▸ Study material:
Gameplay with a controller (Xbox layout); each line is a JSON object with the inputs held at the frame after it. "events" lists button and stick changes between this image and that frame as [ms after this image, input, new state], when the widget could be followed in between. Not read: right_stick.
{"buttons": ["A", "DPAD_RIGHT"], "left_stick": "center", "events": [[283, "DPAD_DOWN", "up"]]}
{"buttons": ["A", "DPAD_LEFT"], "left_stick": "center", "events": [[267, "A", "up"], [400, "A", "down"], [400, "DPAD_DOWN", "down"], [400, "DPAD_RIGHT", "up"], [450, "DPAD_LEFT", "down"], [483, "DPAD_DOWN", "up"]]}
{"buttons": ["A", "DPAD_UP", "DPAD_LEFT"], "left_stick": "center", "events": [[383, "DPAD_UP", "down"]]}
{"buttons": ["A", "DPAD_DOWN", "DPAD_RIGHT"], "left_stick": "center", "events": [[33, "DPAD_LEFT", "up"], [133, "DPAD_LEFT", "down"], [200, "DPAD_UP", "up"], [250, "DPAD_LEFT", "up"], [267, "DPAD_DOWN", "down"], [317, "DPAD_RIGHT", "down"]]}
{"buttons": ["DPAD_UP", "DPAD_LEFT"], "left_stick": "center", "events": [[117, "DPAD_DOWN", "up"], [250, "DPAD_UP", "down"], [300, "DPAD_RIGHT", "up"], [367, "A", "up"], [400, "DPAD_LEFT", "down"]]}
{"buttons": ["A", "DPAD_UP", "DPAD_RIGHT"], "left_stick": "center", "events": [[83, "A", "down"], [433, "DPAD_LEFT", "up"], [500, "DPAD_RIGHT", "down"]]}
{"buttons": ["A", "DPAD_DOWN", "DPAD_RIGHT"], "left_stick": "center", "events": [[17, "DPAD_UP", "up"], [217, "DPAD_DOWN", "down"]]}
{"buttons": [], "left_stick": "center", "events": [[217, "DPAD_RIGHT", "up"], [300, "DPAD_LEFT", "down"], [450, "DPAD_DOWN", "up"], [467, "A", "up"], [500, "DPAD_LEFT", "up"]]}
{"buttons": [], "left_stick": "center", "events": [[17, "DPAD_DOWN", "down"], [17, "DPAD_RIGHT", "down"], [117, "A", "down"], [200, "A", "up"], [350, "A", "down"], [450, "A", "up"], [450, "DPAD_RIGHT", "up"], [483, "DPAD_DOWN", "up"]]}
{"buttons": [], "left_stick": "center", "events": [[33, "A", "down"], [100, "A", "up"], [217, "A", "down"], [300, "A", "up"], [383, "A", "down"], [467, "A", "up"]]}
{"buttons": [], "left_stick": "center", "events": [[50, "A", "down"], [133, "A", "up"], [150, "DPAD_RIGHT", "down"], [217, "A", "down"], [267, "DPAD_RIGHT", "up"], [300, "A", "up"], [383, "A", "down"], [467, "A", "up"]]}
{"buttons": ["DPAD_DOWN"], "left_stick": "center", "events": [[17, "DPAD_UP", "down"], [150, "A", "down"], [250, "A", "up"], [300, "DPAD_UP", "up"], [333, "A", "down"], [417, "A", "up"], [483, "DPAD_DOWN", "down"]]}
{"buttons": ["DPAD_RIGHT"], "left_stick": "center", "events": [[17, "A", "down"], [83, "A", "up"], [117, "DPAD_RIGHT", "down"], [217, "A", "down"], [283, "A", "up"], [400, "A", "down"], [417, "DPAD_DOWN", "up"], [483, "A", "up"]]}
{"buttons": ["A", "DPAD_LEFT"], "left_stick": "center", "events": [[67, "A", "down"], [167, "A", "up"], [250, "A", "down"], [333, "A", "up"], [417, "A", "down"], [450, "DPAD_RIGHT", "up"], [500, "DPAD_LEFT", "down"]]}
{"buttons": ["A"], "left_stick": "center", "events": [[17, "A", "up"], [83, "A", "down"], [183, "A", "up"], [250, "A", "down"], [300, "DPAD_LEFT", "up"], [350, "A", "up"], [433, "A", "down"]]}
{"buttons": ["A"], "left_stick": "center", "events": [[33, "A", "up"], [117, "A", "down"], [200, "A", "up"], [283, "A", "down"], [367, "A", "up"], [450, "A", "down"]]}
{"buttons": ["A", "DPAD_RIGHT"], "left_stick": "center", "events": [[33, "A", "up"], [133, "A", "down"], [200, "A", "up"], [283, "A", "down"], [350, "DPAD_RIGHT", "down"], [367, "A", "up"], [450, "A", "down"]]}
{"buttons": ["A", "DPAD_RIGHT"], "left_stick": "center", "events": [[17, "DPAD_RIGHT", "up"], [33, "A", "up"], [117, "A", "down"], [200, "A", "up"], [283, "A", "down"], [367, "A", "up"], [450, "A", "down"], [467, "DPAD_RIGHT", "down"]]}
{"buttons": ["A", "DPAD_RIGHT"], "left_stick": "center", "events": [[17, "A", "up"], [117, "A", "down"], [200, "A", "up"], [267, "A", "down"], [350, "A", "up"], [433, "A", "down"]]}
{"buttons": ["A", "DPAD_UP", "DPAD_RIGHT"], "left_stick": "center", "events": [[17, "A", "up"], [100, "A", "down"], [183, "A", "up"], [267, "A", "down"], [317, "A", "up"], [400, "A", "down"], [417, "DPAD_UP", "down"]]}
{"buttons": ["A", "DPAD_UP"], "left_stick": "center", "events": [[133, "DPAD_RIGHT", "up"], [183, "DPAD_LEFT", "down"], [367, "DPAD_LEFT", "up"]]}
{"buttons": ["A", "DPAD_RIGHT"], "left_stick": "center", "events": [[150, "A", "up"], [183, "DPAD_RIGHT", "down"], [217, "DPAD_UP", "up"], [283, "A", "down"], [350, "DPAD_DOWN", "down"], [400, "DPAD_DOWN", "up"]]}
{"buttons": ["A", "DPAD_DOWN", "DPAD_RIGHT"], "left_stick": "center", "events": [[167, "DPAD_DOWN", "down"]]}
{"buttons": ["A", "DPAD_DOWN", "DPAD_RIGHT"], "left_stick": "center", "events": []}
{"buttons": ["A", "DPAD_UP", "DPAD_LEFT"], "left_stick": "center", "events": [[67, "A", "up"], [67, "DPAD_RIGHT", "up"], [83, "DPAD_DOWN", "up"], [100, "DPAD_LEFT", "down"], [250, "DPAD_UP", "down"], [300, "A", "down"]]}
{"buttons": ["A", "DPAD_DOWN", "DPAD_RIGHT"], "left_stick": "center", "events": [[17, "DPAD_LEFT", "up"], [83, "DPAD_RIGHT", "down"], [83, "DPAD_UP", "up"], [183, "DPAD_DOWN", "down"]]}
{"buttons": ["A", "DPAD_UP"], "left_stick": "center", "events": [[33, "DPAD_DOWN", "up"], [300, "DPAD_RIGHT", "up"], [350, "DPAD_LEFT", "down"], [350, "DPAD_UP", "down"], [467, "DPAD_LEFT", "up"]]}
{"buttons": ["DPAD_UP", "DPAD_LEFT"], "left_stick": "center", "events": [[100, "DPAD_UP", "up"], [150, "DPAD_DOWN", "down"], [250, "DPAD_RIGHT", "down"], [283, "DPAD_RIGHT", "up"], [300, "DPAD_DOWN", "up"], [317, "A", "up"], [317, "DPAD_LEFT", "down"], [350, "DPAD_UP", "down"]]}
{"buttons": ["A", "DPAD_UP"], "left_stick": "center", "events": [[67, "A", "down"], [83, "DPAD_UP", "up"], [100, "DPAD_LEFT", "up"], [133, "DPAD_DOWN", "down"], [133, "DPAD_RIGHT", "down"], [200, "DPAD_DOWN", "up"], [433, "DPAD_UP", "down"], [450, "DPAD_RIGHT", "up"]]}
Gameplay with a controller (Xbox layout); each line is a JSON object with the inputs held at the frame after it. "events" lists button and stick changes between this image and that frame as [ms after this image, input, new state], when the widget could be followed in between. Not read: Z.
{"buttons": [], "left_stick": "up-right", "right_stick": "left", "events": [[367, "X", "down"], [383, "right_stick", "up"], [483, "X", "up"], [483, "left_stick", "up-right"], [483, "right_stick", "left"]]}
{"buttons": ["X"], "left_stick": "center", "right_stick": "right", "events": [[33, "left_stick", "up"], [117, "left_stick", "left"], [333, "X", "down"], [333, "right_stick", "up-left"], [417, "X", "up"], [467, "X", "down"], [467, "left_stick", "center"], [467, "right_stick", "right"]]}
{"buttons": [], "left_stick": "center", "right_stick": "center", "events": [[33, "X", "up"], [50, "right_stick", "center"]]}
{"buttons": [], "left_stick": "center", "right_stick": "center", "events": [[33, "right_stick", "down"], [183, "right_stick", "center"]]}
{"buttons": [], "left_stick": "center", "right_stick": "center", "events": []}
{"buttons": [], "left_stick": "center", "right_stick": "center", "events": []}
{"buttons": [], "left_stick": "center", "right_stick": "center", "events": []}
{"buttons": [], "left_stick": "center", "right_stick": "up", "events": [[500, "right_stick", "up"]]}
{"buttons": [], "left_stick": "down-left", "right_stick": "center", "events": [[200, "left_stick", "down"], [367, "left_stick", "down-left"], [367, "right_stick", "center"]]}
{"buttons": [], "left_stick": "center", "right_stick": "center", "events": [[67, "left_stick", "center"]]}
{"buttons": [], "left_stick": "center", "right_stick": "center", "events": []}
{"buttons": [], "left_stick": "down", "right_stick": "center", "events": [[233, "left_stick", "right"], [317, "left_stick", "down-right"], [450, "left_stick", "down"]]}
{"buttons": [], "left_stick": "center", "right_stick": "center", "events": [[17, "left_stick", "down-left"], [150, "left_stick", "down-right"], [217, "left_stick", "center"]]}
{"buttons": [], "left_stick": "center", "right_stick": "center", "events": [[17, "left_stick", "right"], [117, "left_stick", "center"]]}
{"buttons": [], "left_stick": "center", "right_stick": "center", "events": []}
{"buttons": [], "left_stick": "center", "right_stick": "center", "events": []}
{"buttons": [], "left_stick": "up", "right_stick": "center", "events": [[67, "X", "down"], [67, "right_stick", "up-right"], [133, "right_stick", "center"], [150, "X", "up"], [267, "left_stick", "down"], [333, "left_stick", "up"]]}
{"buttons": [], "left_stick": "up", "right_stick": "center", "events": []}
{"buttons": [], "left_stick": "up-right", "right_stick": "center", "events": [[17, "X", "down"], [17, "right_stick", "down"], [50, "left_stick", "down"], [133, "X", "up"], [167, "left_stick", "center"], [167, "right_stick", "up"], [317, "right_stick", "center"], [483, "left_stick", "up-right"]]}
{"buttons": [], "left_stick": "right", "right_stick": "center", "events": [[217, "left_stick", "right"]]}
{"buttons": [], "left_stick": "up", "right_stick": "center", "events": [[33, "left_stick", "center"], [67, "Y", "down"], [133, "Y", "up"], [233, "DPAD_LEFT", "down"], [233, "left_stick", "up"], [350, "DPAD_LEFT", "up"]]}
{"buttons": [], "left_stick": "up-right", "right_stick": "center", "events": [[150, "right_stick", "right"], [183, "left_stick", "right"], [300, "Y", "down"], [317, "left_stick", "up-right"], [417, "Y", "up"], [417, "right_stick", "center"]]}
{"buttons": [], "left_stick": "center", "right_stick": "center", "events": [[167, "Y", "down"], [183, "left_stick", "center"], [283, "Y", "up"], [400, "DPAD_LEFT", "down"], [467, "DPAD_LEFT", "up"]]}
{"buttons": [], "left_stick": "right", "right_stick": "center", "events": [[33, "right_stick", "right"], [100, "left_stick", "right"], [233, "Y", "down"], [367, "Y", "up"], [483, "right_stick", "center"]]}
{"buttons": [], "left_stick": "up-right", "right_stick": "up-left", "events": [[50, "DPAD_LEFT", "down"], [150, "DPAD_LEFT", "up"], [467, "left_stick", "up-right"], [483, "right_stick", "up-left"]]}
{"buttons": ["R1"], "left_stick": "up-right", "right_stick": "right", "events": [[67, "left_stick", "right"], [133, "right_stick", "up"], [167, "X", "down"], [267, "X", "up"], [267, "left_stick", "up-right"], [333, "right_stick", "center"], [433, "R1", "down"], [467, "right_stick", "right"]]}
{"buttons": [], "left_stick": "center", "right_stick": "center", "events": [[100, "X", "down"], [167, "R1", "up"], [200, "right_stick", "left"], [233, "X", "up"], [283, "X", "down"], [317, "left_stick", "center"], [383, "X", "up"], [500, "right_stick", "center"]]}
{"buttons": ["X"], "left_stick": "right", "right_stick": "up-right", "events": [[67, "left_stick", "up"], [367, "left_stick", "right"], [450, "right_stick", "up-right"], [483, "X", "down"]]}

▸ Directions for this task:
Nothing but a number should be given: the count of lines in the entries that contain the word "Gameplay".

▸ Written answer:
2